BEGIN DATA SEGMENT
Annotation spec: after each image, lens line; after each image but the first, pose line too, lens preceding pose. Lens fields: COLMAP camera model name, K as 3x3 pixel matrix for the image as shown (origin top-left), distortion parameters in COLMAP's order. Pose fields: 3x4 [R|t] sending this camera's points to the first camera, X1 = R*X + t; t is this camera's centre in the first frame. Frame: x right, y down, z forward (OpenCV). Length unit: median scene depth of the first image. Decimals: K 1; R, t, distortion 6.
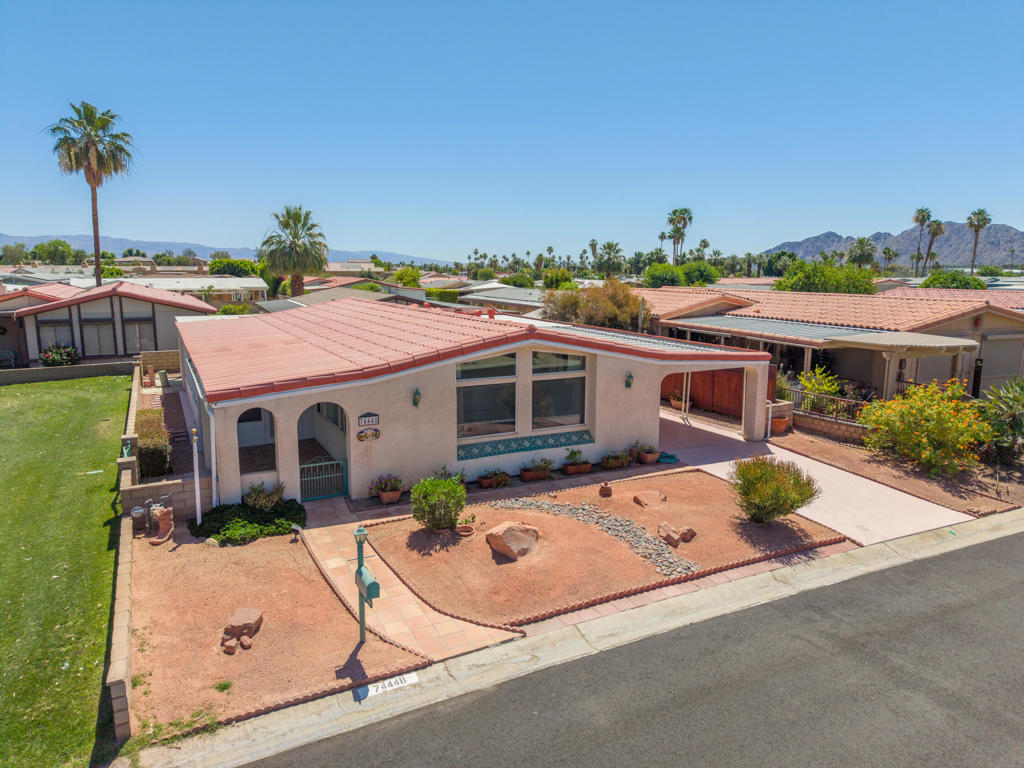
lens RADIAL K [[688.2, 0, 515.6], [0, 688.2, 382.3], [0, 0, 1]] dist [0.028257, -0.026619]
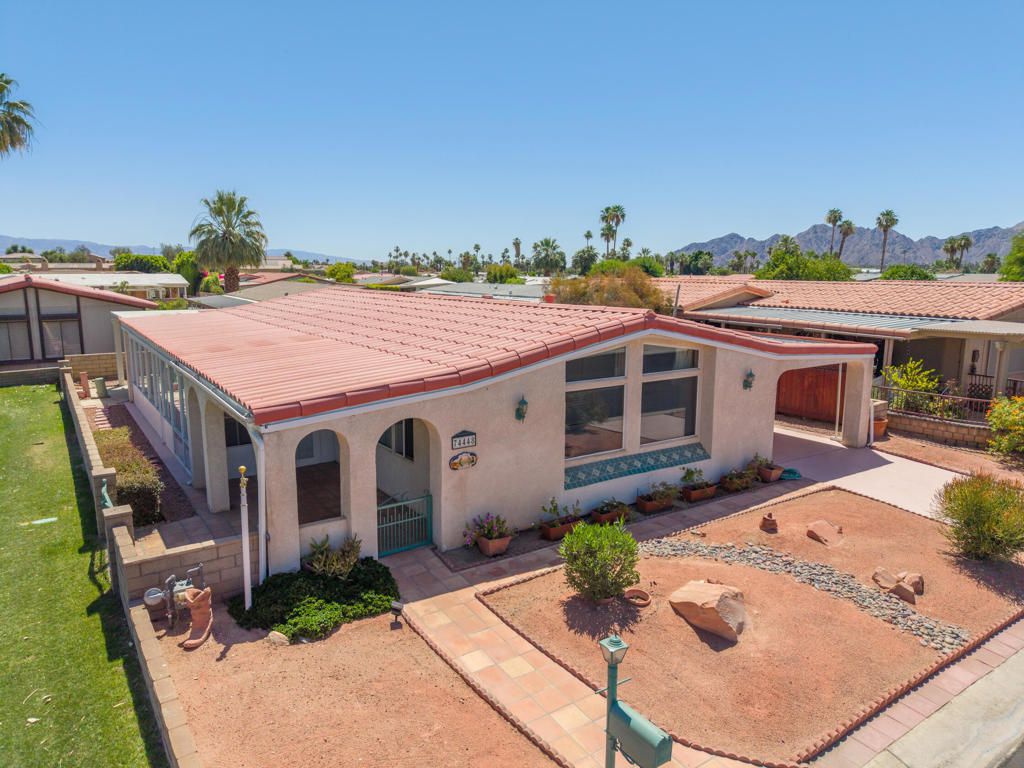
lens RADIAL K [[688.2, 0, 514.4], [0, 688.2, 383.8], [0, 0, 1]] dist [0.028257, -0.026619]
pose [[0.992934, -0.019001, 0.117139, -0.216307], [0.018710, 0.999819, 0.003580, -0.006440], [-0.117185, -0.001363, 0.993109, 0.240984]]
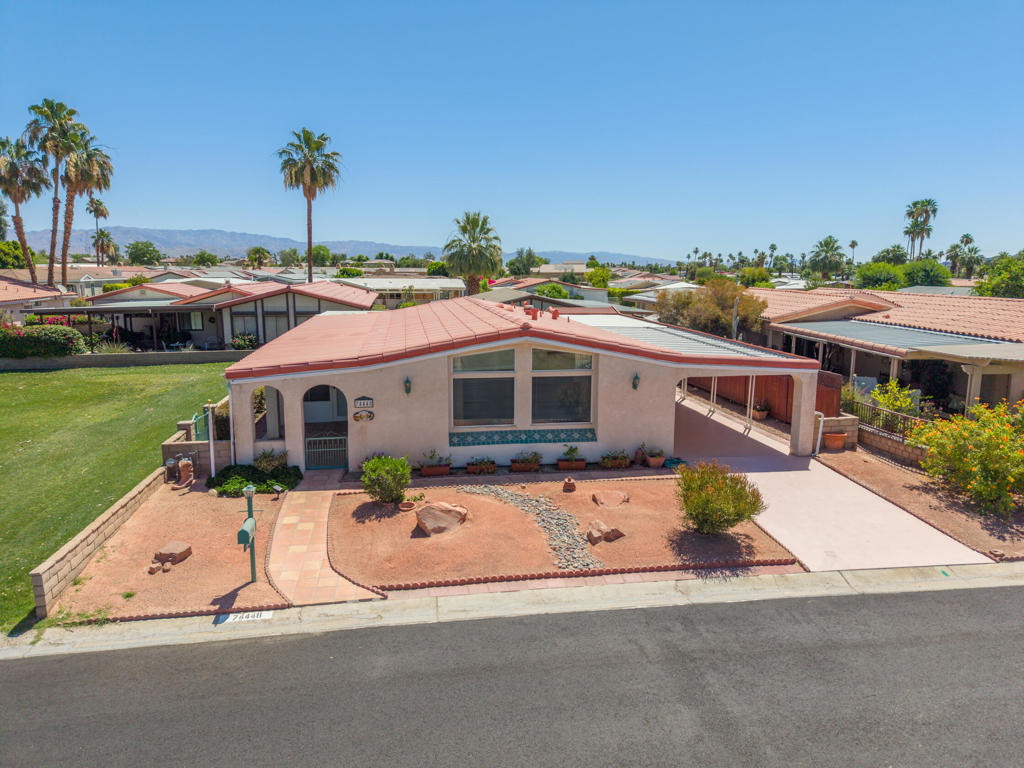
END DATA SEGMENT
Copy the material above in full and exactly, skipping pictures.

Annotation spec: after each image, lens line; after each image but the first, pose line too, lens preceding pose. Lens fields: COLMAP camera model name, K as 3x3 pixel matrix for the image as shown (origin top-left), distortion parameters in COLMAP's order. Pose fields: 3x4 [R|t] sending this camera's points to the first camera, X1 = R*X + t; t is this camera's centre in the first frame. Frame: x right, y down, z forward (OpenCV). Length unit: median scene depth of the first image. Decimals: K 1; R, t, distortion 6.
lens RADIAL K [[688.2, 0, 515.6], [0, 688.2, 382.3], [0, 0, 1]] dist [0.028257, -0.026619]
lens RADIAL K [[688.2, 0, 514.4], [0, 688.2, 383.8], [0, 0, 1]] dist [0.028257, -0.026619]
pose [[0.992934, -0.019001, 0.117139, -0.216307], [0.018710, 0.999819, 0.003580, -0.006440], [-0.117185, -0.001363, 0.993109, 0.240984]]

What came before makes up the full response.